No cinema, nunca vi nada, sem ser fastio. (...) O cinema nunca questionou o seu valor. (...) Não documenta nada. O século XX foi muito interessante. Ao nível patológico, por exemplo. (...) Eu vi os grandes campos de concentração. Isto é patologia, para lá do conceito de bem e mal. Mas também produziu Joyce, Kafka... (...) Mas onde está a graça no cinema? Onde está a beleza que é mais bela que a beleza, como dizia Schopenhauer sobre a música de Bellini? Não vejo.

Eu não vejo nenhuma lição schopenhaueriana [no cinema]. Não vejo no teatro, na música, no cinema do século XX. Ainda menos no cinema. Que propósito serve? Não existem factos. O próprio Aristóteles nos ensinou isso. O facto existe se é contado. Ou seja, vive... mas só porque aconteceu. (...) A História não existe. É só uma narração desconexa de factos que nunca aconteceram. De qualquer modo, presta demasiada atenção aos tormentos das massas. (...) 

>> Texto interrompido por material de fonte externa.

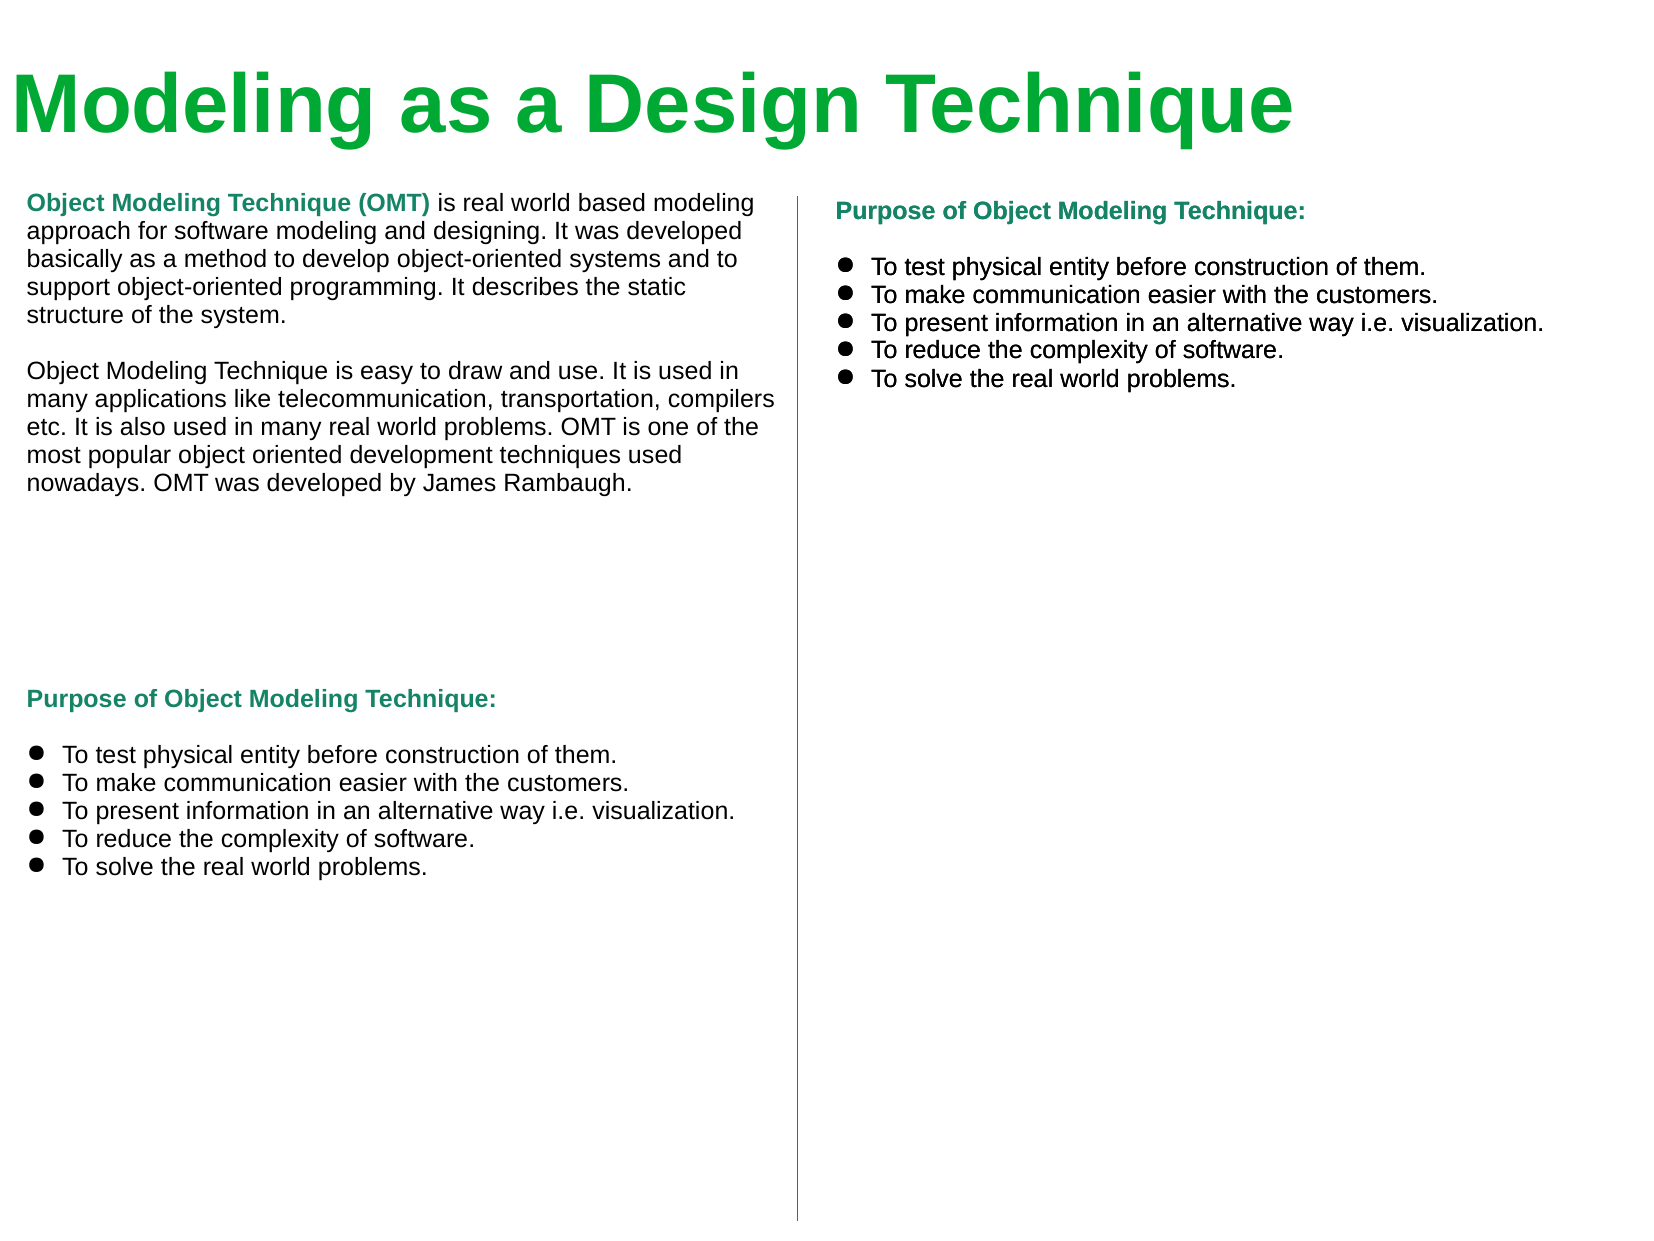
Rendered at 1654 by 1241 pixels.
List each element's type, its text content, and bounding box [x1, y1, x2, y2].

text_box Purpose of Object Modeling Technique: To test physical entity before construction of them. To make communication easier with the customers. To present information in an alternative way i.e. visualization. To reduce the complexity of software. To solve the real world problems. [11, 677, 797, 985]
title Modeling as a Design Technique [11, 10, 1565, 197]
text_box Purpose of Object Modeling Technique: To test physical entity before construction of them. To make communication easier with the customers. To present information in an alternative way i.e. visualization. To reduce the complexity of software. To solve the real world problems. [820, 188, 1607, 497]
text_box Object Modeling Technique (OMT) is real world based modeling approach for software modeling and designing. It was developed basically as a method to develop object-oriented systems and to support object-oriented programming. It describes the static structure of the system. Object Modeling Technique is easy to draw and use. It is used in many applications like telecommunication, transportation, compilers etc. It is also used in many real world problems. OMT is one of the most popular object oriented development techniques used nowadays. OMT was developed by James Rambaugh. [11, 181, 798, 630]
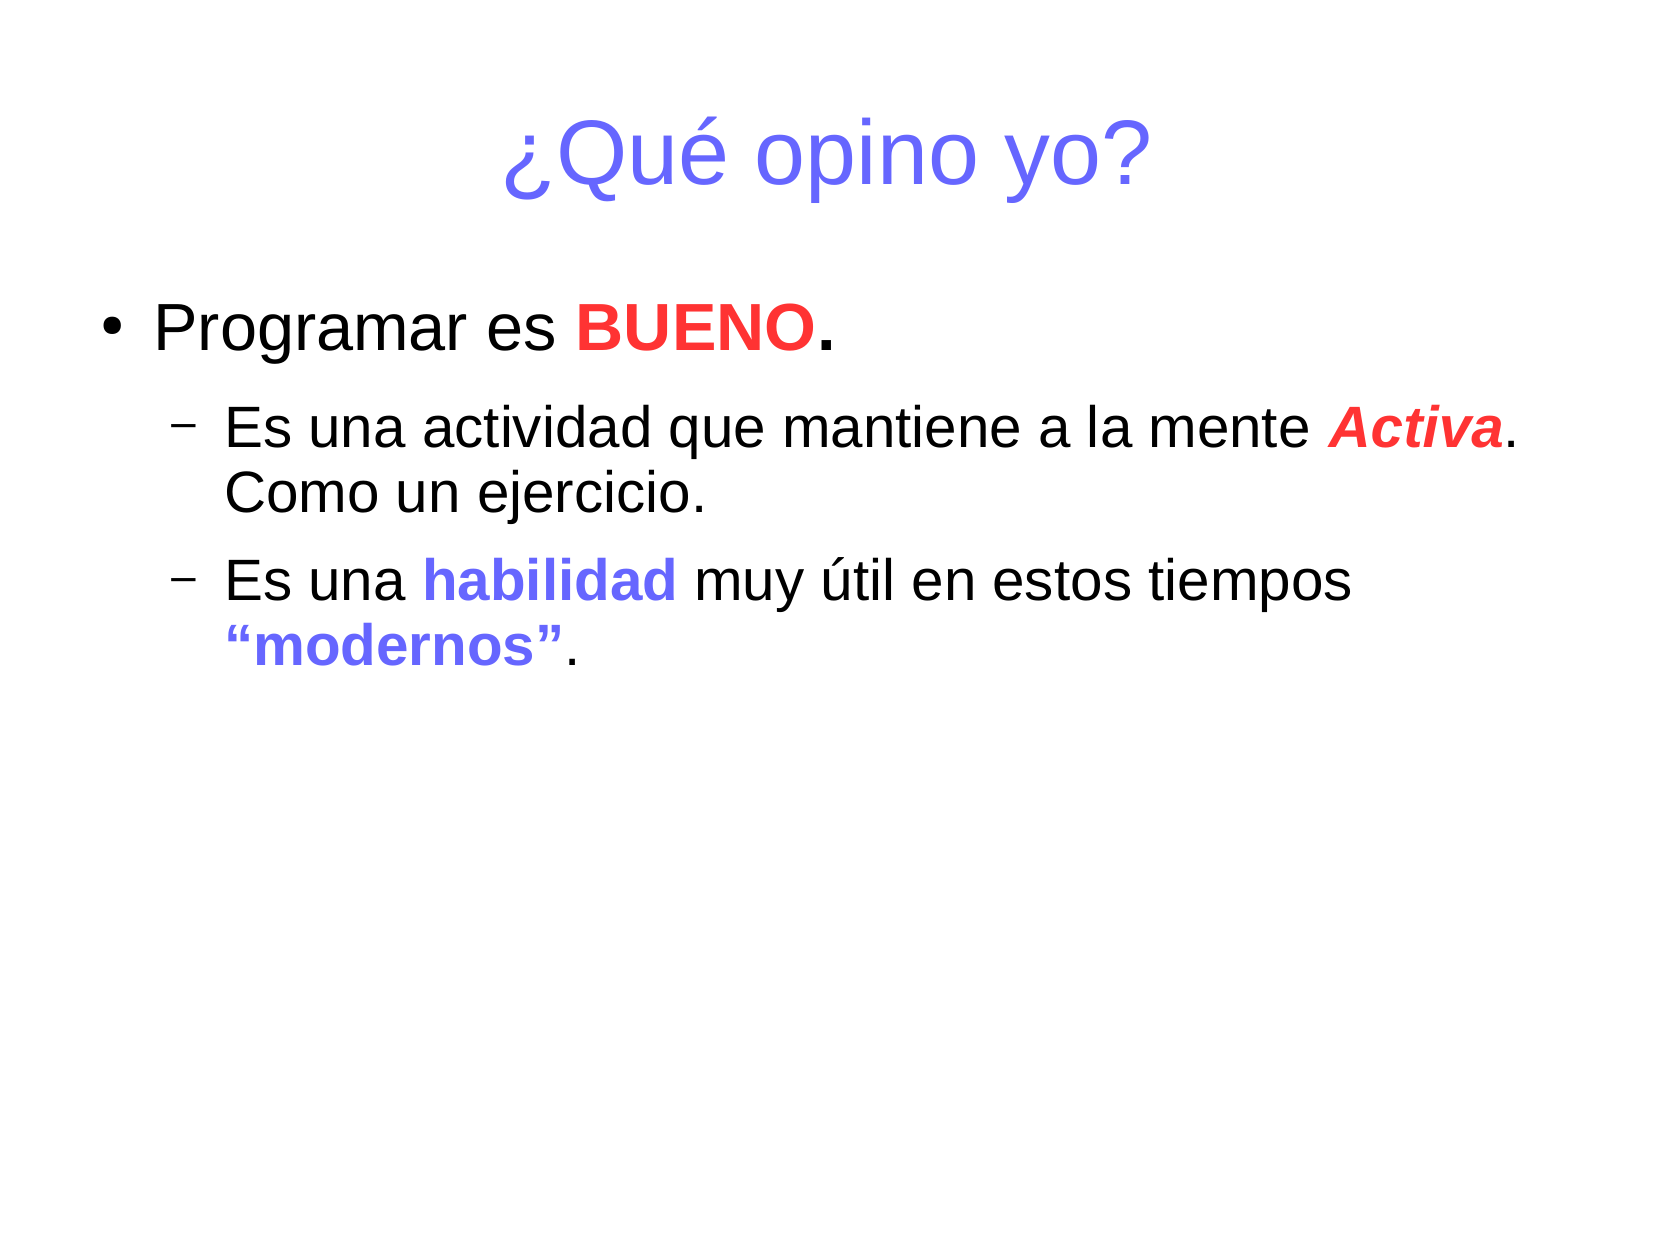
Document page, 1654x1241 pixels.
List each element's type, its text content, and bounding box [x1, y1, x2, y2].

title ¿Qué opino yo? [82, 49, 1571, 257]
list Programar es BUENO. Es una actividad que mantiene a la mente Activa. Como un ejercicio. Es una habilidad muy útil en estos tiempos “modernos”. [82, 290, 1571, 1010]
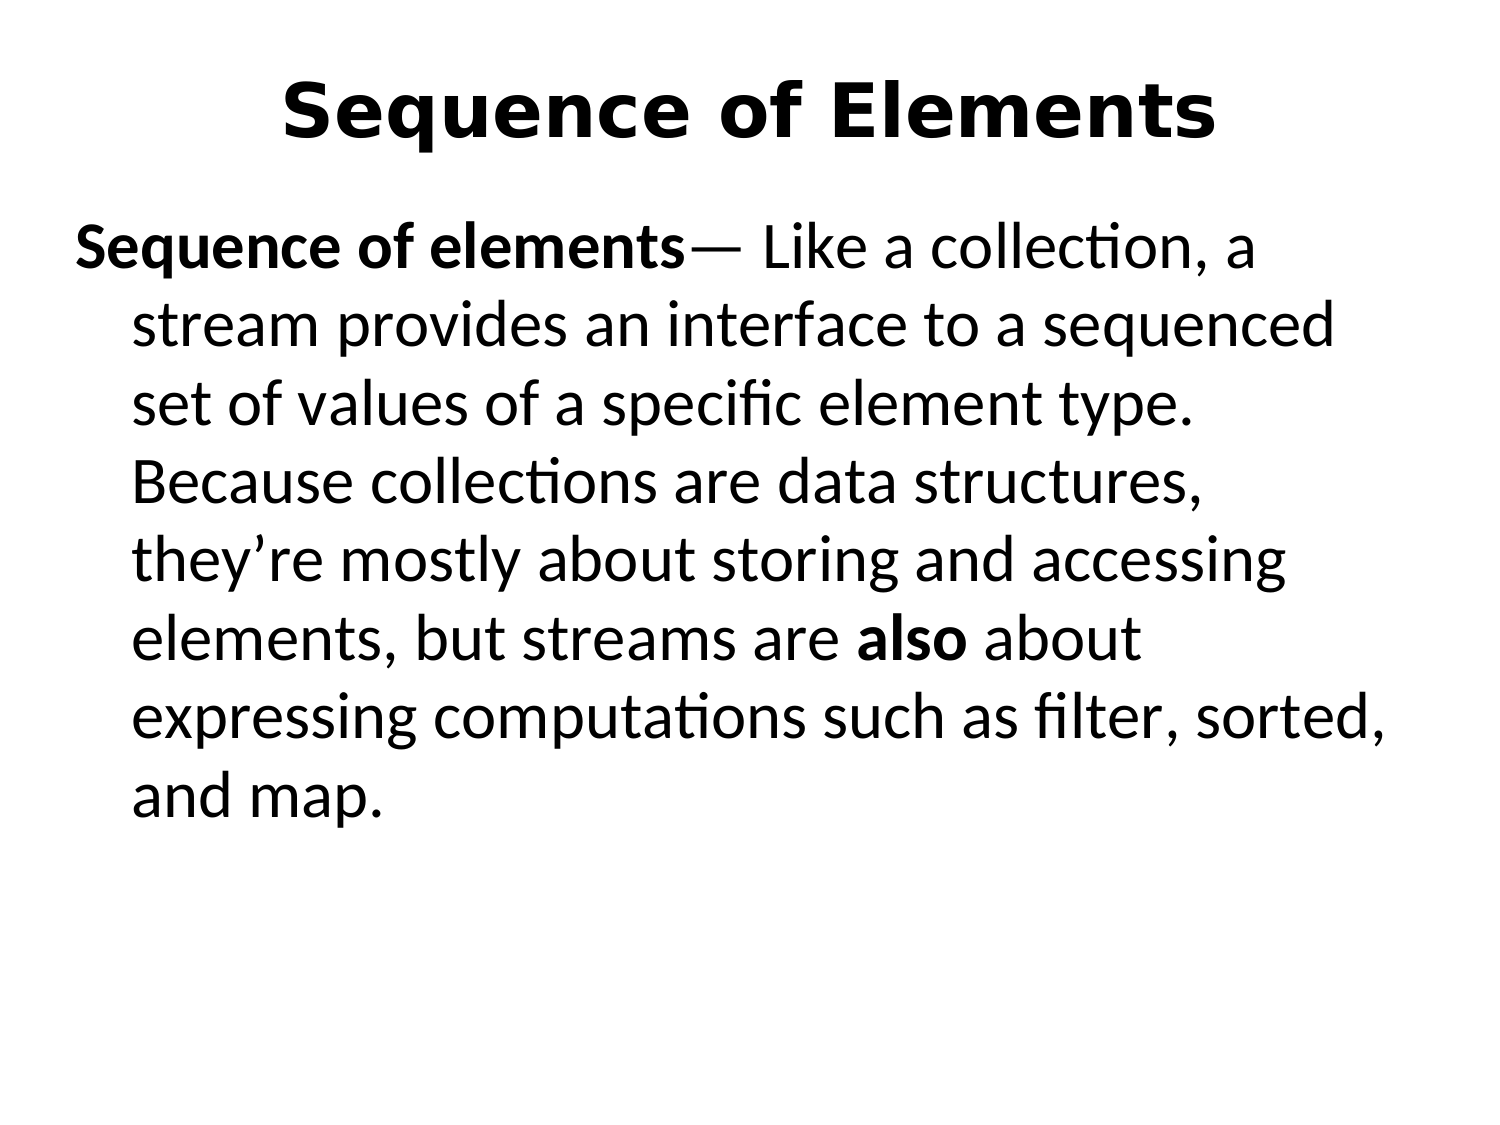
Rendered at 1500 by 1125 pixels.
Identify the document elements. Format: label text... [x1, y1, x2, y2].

list Sequence of elements— Like a collection, a stream provides an interface to a sequenced set of values of a specific element type. Because collections are data structures, they’re mostly about storing and accessing elements, but streams are also about expressing computations such as filter, sorted, and map. [75, 204, 1395, 1075]
title Sequence of Elements [75, 44, 1425, 177]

O cinema é este estranho inquilino: sempre se obstinou em ocupar uma casa que não lhe pertence. 

O cinema é sempre dialéctico, como um péssimo teatro de prosa. Não tem a graça do melodrama, por exemplo. Ou a folia do melodrama. Nunca há um assunto que é... em pornografia, precisamente, que é visualmente pornográfico, ou auditivamente pornográfico. Eu digo isto no sentido de ob-sceno, ob skene (fora de cena), a origem do termo. (...) Eu estou a falar quando o objecto e o assunto são complementares, se tornam o númeno kantiano. Há sempre representação e vontade. Nunca abandono, nunca vi abandono no cinema, nem no teatro, nem na música do século XX, nem mesmo na música do grande Stravinsky. Temos de recuar ao século XIX, a Rossini, a Bellini, a Pergolesi, ou a Cimarosa. (...) É o libertar-se da língua, é o libertar-se da linguagem o que importa; ocupar-se dos buracos [da linguagem]. É o conceito que Lacan percebeu e usou em pleno. 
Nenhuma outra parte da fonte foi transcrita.